The study revealed that 44.3% of the patients were diagnosed with a dental focus before the start of CT-regimen. During CT-regimen 53.4% developed oral mucositis, of which patients developed ulcerative mucositis (WHO grade 2 or higher). Of the included patients, 11.4% developed FN during the follow-up period. A significant relation between ulcerative OM and the development of FN was found. Furthermore, mucositis risk was associated with the myelotoxicity of CT. However, no significant relation could be established between the presence of dental foci prior to chemotherapy and the development of FN.
Chapter 5
Pre-chemotherapy oral examination to identify foci of infection is recommended, but it is unclear whether this should include panoramic radiography. In chapter 5, a study is conducted to evaluate the additional diagnostic merit of panoramic radiography as part of pre-CT oral screening. Patients with solid tumors scheduled to receive myelosuppressive CT were eligible for inclusion. Foci definition followed the guidelines of the Dutch Association of Maxillofacial Surgery. Oral foci assessed by clinical evaluation and by panoramic radiography were compared. In 33 out of 93 patients (35.5%), one or more foci could be identified by clinical examination, whereas in 49.5% of patient’s panoramic radiography showed pathology. In 19 patients, an oral focus had been missed by clinical examination only, whereas in 11 patients panoramic radiography indicated periodontal bone loss, but advanced periodontitis was not substantiated by clinical examination. In conclusion, panoramic radiographs complement clinical examination and have additional diagnostic value. Nevertheless, the additional merit seems small and the clinical relevance may vary depending on the anticipated risk of developing oral complications and the need of detailed diagnosis and rigorous elimination of oral foci prior to the start of cancer therapy.
Chapter 6
In chapter 6, the possible changes of the oral microbiota during myelosuppressive CT were evaluated and the potential relationship between the oral microbiome, the presence of OM and FN was evaluated. To this end, rinsing samples of participants in our observational study were retrieved before, during and after the start of CT, but also when OM or FN was present. The samples were analyzed using 16S rRNA gene amplicon sequencing and alpha (Shannon) and beta (PERMANOVA) diversity was calculated. Furthermore, differential abundances were analyzed using ALDEx2v1.32.0. Differences between groups were calculated using the Mann Whitney U-test, Kruskal-Wallis test and Wilcoxon Signed Rank using R. The results showed significant changes in alpha diversity when OM was present. Moreover, significant changes were seen in beta diversity during the course of the CT treatment and when OM was present.

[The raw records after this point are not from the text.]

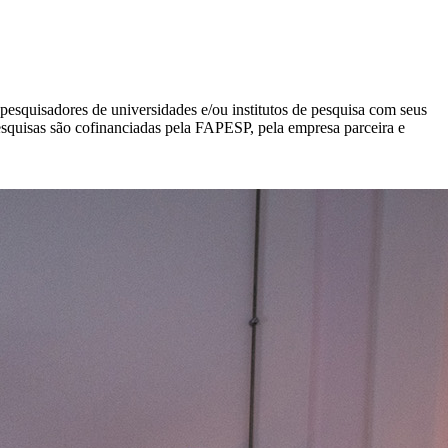
squisadores de universidades e/ou institutos de pesquisa com seus
esquisas são cofinanciadas pela FAPESP, pela empresa parceira e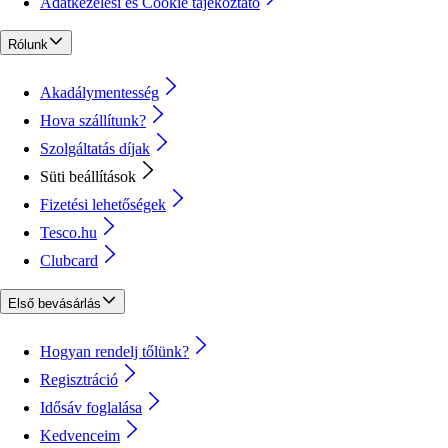
Adatkezelési és Cookie tájékoztató
Rólunk
Akadálymentesség
Hova szállítunk?
Szolgáltatás díjak
Süti beállítások
Fizetési lehetőségek
Tesco.hu
Clubcard
Első bevásárlás
Hogyan rendelj tőlünk?
Regisztráció
Idősáv foglalása
Kedvenceim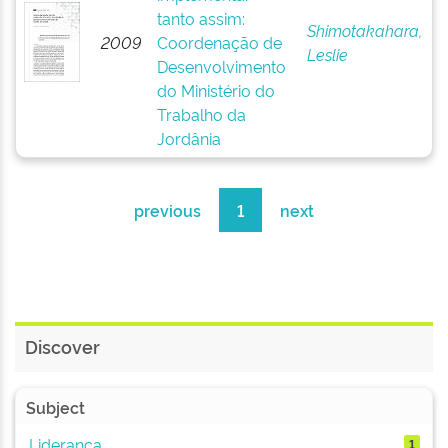
tanto assim:
Shimotakahara,
2009
Coordenação de
Leslie
Desenvolvimento
do Ministério do
Trabalho da
Jordânia
previous
1
next
Discover
Subject
Liderança
1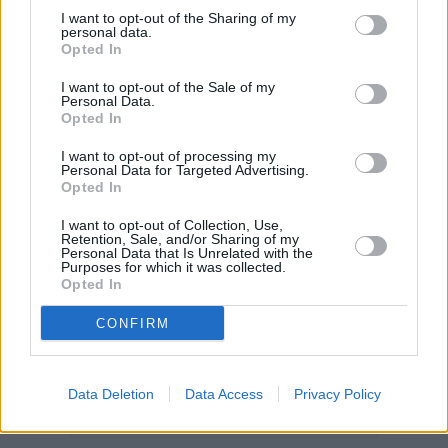
Διαβάστε επίσης:
I want to opt-out of the Sharing of my
Πώς τιμολογούν τώρα οι ξένοι τις ελληνικές
personal data.
Opted In
μετοχές
Prada: Επενδύσεις ύψους 1 δισ. ευρώ σε
I want to opt-out of the Sale of my
Personal Data.
«νέας γενιάς» πολυτελή καταστήματα
Opted In
I want to opt-out of processing my
Personal Data for Targeted Advertising.
Opted In
I want to opt-out of Collection, Use,
Retention, Sale, and/or Sharing of my
Personal Data that Is Unrelated with the
Purposes for which it was collected.
Opted In
CONFIRM
Data Deletion
Data Access
Privacy Policy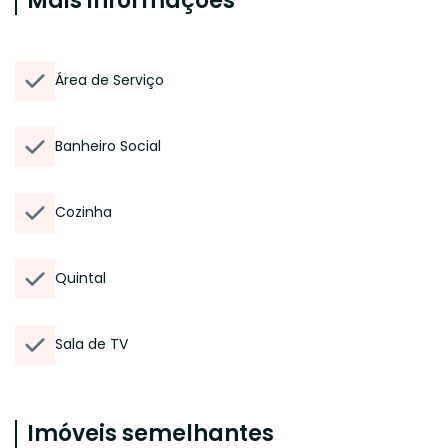
Mais informações
Área de Serviço
Banheiro Social
Cozinha
Quintal
Sala de TV
Imóveis semelhantes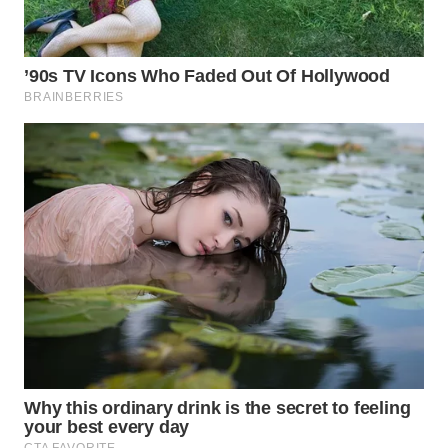
Wahana
Media
Group
WAHANA
NEWS
WAHANA
TANI
WAHANA
ADVOKAT
WAHANA
INFRASTRUKTUR
WAHANA
KONSUMEN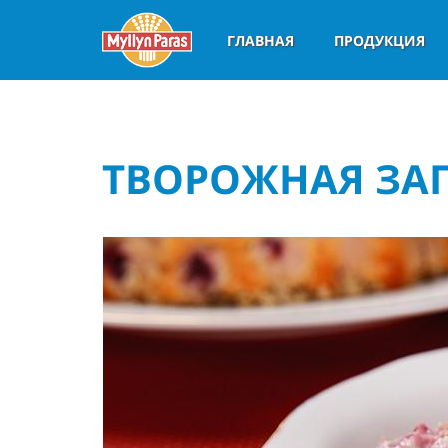
ГЛАВНАЯ
ПРОДУКЦИЯ
ТВОРОЖНАЯ ЗА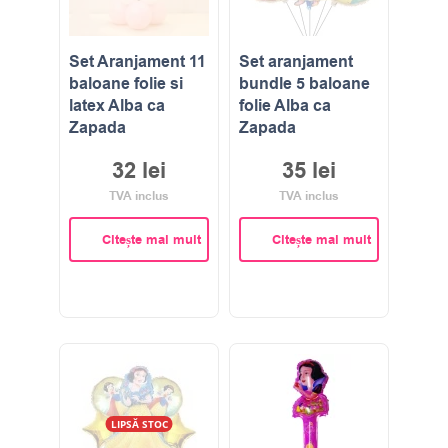
Set Aranjament 11
Set aranjament
baloane folie si
bundle 5 baloane
latex Alba ca
folie Alba ca
Zapada
Zapada
32
lei
35
lei
TVA inclus
TVA inclus
Citește mai mult
Citește mai mult
LIPSĂ STOC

Genera showing substantial changes in relative abundance were Streptococcus during the course of CT treatment and Prevotella, Fusobacterium, Selenomonas, Actinomyces and Leptotrichia in the presence of OM. In conclusion, changes in the oral microbiota were seen during the CT-regimen and when OM was present. Furthermore, a potential change of the oral microbiota occurred during FN episodes; however, larger studies should be performed to substantiate our results.